Iran does not need to be taught how fearsome the US can be: even before the carnage of the current war, Tehran’s leaders twice had a ringside view of the destruction American military might wrought upon Iraq. But those leaders also have a lived experienced how unreliable Trump’s America has been as a negotiating counterparty — how little the word of a sitting president binds his own administration, let alone the one that follows.
The madman framing makes this worse rather than better. As Brown University’s Reid Pauly argues in The Art of Coercion, “actions that a coercer can take to bolster the credibility of a threat undermine the credibility of its assurance.” In other words, the quality that is supposed to make Trump’s threats credible makes his promises worthless. Pauly calls this the “assurance dilemma.”
(I highly recommend the book, and also this 2017 essay for The National Interest about Trump’s threats to pull out of the JCPOA that Pauly co-wrote with Sahar Nowrouzzadeh and Mahsa Rouhi.)
If Trump is the kind of leader who might “do anything” — as Richard Nixon wanted North Vietnam to believe of him in 1969 — then on what basis is Iran to believe that signing whatever agreement the American side brings to Islamabad will protect it from the next round of strikes? An unpredictable man’s word is a contradiction in terms. The very attribute Trump is trying to weaponize against his enemy undercuts the only tool that could plausibly bring this war to a close.
This is not the only dilemma attending the talks in Islamabad. An administration official told Axios last week that negotiators had reached what sounded like the outline of a deal — and then the Iranian team “went back and the IRGC and those kinds of people said ‘oh, no, no. You don’t speak for us.’” The official described this as a problem of Iranian factionalism, which it partly is. But the perception in Tehran’s factions is at least in part informed by Trump’s track record. Any Iranian leader who brings back a deal signed by the Trump administration is handing his domestic rivals a weapon: you traded our nuclear program and our leverage over the strait for the word of a man who has already broken his word once, on this same subject.
This would explain reports that Mohammed Bagher Ghalibaf has quit as head of the Iranian negotiating team: the speaker of the Islamic Republic’s parliament is an ambitious politician who understands the risks of having his name attached to any deal with Trump.
Robert Jervis, the late Columbia scholar whose work on misperception in international politics shaped a generation of diplomats, used to point out that the party under coercion will look at the coercer’s behavior for clues about what happens after the concession, not before it. This is the clue Trump has given. His Iran record is dominated by a single, unambiguous fact: he tore up a working deal, and then, when offered a better one, bombed its authors. The madman theory is supposed to make adversaries doubt whether his threats will be carried out. The adversary in this case is doubting whether his assurances would be.

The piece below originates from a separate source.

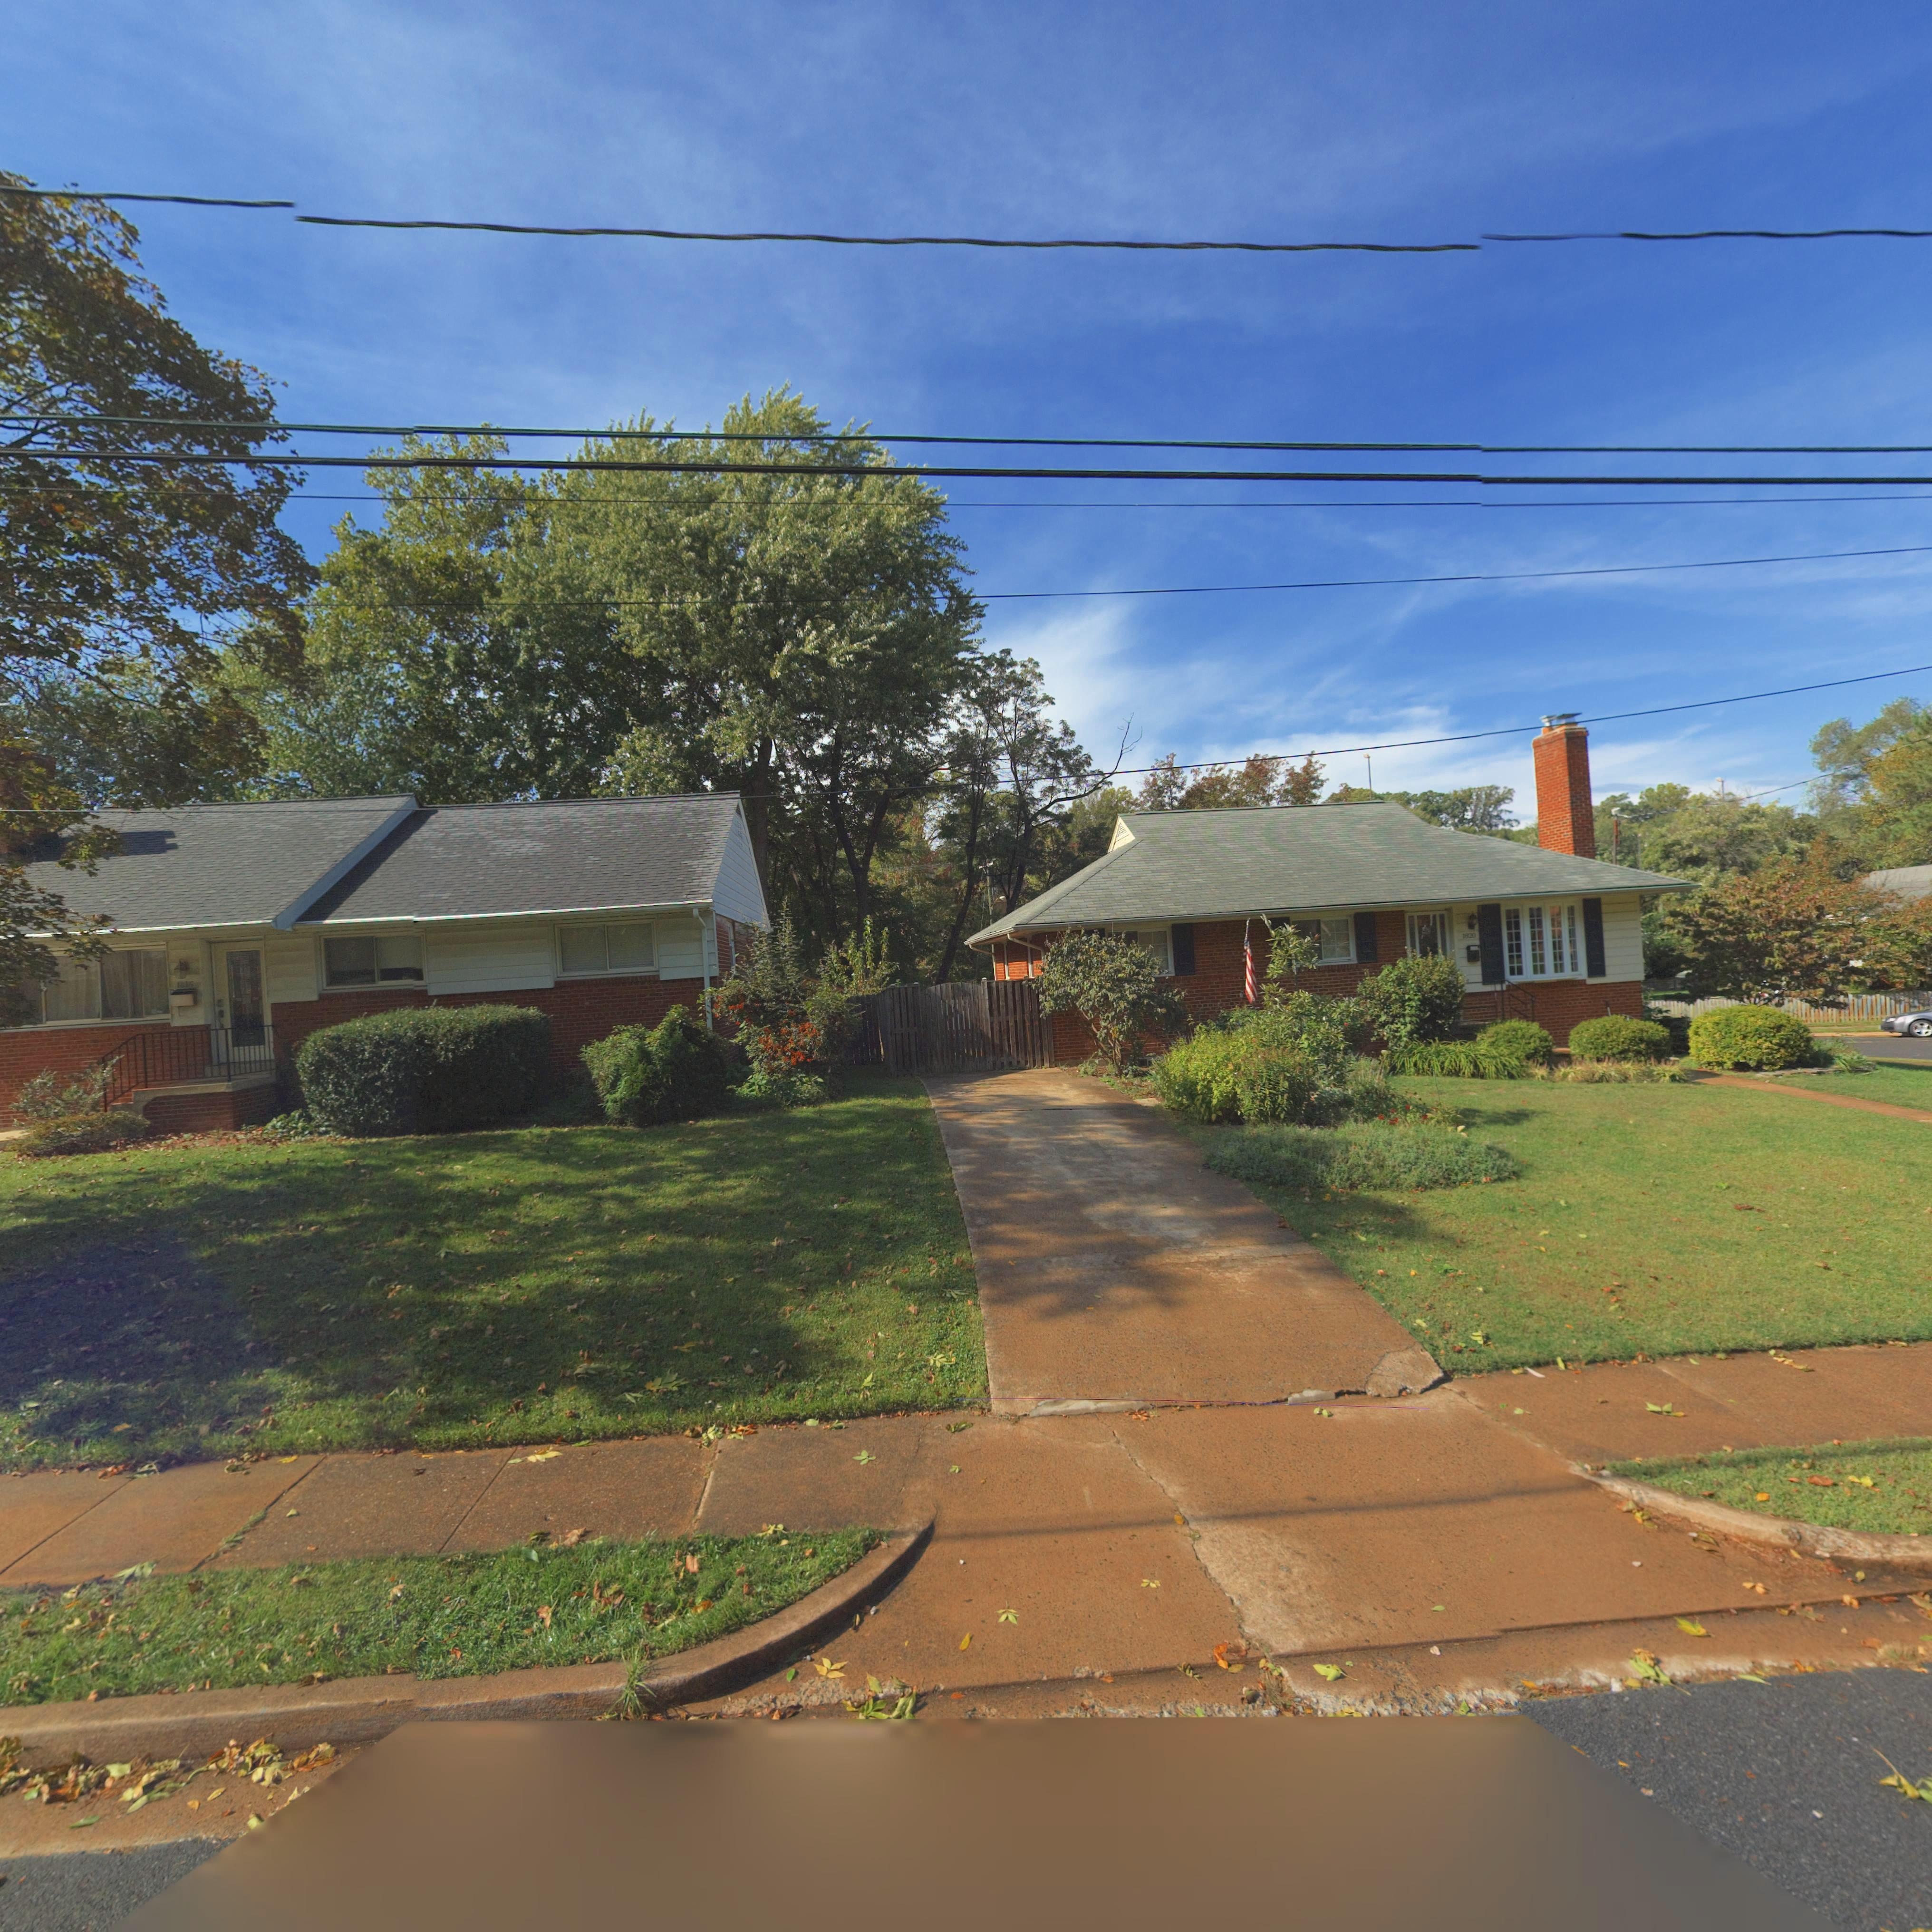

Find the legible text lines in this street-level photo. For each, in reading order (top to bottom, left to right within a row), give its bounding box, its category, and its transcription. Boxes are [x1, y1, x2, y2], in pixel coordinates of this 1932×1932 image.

[1462, 932, 1476, 939] StreetNumber: 1820
[176, 981, 194, 988] StreetNumber: 1835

Trump, having switched from promising destruction to offering Iran economic inducements last week, has gone back to making dire threats. But the way out of his predicament is not louder threats. It is a structure of commitment — staff-level negotiators Tehran can deal with over months and years, a formalized channel through an intermediary both sides trust, guarantees from outside powers that would bear some of the reputational cost of American backsliding — that makes American promises mean something. The president-playing-madman is offering none of those things, which means the next round of negotiations is unlikely to improve on the first.